Invoquant des impayés de loyers, le 13 août 2024, le bailleur a fait délivrer à son locataire un commandement de payer visant la clause résolutoire du bail, demeuré infructueux.
L’Office Public de l’Habitat [Localité 9] METROPOLE HABITAT a ainsi fait assigner Monsieur [I] [X] [R] par acte de commissaire de justice du 21 novembre 2024 devant le juge des contentieux de la protection du Tribunal judiciaire de Tours afin de voir, avec le bénéfice de l’exécution provisoire :
— constater la résiliation du bail par acquisition de la clause résolutoire, subsidiairement prononcer la résiliation du bail de Monsieur [I] [X] [R] ;
— ordonner son expulsion et celle de tous ses biens ainsi que de toute personne à sa charge ou occupant l’immeuble de son chef, par toutes les voies et moyens de droit, même avec l’assistance de la force publique et d’un serrurier ;
— condamner Monsieur [I] [X] [R] au paiement de la somme en principal de 960,85 € au titre des impayés de loyers et de charges ;
— condamner Monsieur [I] [X] [R] au paiement d’une indemnité d’occupation mensuelle égale au montant du loyer habituel et des charges, à compter de la date de résiliation du bail et jusqu’à libération définitive des locaux ;
— condamner Monsieur [I] [X] [R] à verser à [Localité 9] METROPOLE HABITAT la somme de 500.00 € en application de l’article 700 du Code de procédure civile ;
— condamner Monsieur [I] [X] [R] aux entiers dépens qui comprendront le coût du commandement de payer, sa dénonciation à la CCAPEX et de la présente assignation.
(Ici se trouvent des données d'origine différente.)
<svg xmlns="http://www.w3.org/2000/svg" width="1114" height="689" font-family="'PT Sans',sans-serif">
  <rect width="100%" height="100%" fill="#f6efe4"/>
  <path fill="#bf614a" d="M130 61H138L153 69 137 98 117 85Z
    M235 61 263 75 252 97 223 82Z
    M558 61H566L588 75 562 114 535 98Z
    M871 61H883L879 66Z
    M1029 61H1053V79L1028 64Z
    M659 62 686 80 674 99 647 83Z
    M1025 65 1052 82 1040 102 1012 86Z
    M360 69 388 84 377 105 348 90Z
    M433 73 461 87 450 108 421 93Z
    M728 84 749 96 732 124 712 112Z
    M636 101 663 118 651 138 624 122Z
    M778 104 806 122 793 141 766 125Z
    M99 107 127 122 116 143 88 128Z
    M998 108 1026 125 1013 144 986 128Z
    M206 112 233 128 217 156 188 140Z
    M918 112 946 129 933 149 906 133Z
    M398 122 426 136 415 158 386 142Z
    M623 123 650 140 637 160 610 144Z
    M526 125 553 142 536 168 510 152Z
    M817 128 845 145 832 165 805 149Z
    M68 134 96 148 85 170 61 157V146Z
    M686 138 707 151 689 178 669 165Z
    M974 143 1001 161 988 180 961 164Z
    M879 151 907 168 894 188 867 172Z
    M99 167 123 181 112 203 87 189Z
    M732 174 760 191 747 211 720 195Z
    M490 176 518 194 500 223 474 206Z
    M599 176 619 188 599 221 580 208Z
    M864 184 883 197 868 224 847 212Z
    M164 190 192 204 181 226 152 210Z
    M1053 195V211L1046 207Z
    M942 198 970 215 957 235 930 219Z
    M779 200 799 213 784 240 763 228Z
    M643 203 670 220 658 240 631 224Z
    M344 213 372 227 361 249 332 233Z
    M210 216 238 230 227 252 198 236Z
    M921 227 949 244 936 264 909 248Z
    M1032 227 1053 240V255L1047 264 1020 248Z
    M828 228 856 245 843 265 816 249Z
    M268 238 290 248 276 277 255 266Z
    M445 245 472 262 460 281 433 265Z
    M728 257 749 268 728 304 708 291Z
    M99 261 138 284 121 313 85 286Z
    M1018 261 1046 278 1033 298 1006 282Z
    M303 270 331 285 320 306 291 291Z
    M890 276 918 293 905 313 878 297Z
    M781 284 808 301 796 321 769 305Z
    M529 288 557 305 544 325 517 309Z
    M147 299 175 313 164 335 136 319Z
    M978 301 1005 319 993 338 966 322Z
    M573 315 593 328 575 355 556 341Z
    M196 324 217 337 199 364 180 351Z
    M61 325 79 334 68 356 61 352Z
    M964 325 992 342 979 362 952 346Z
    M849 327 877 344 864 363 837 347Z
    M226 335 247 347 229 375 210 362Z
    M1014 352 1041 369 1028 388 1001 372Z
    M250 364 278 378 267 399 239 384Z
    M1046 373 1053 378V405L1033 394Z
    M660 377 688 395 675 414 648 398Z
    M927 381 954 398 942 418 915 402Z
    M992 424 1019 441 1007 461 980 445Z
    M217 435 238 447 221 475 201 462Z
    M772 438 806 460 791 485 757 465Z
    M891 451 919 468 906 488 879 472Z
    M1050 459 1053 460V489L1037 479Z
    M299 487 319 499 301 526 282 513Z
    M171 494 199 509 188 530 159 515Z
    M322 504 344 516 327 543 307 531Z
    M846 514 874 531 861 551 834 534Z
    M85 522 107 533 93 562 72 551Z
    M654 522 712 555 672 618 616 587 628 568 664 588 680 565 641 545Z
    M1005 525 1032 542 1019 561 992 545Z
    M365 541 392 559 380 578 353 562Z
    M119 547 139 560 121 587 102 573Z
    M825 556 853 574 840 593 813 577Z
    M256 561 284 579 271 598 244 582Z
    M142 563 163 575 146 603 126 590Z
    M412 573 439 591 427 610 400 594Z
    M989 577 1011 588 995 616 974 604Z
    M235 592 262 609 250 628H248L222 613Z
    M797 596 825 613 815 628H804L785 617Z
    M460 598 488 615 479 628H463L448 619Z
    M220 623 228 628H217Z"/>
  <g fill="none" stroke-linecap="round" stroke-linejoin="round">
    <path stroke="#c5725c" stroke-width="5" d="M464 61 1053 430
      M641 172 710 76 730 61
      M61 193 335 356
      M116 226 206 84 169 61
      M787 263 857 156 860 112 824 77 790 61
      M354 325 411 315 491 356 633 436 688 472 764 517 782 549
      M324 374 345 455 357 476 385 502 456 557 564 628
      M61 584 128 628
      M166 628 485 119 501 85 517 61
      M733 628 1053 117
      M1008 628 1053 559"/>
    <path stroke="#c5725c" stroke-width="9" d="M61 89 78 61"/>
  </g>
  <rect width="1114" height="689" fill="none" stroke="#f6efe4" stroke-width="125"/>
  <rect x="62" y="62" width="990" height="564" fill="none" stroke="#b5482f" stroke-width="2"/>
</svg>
A l’audience du 18 juin 2025, la représentante de l’OPH [Localité 9] METROPOLE HABITAT – dûment mandatée – maintient les termes de son assignation et actualise la dette locative à la somme de 2 408,84 € au 31 mai 2025. Le bailleur précise que le locataire ne dispose actuellement d’aucune ressources.
Bien que régulièrement assigné par acte déposé à étude, Monsieur [I] [X] [R] n’est ni présent ni représenté.
Le diagnostic social et financier reçu au greffe avant l’audience est vierge de toutes informations, aucune suite n’ayant été donnée à la proposition de rendez-vous de la [Adresse 7].
L’affaire a été mise en délibéré au 12 septembre 2025.
MOTIFS
Aux termes de l’article 472 du Code de procédure civile, lorsque le défendeur ne comparait pas il est néanmoins statué sur le fond, le juge ne fait droit à la demande que s’il l’estime recevable et bien fondée.
Sur la recevabilité de la demande
Le bailleur justifie avoir saisi la commission de coordination des actions de prévention des expulsions locatives le 5 septembre 2024, soit six semaines au moins avant la délivrance de l’assignation, conformément à l’article 24 II de la loi du 6 juillet 1989 modifié par la loi n° 2023 – 668 du 27 juillet 2023.
Par ailleurs, une copie de l’assignation a été notifiée à la Préfecture d'[Localité 5] et [Localité 6] par voie électronique le 21 novembre 2024, soit plus de six semaines avant l’audience, conformément aux dispositions de l’article 24 III de la loi n°89-462 du 06 juillet 1989 modifié.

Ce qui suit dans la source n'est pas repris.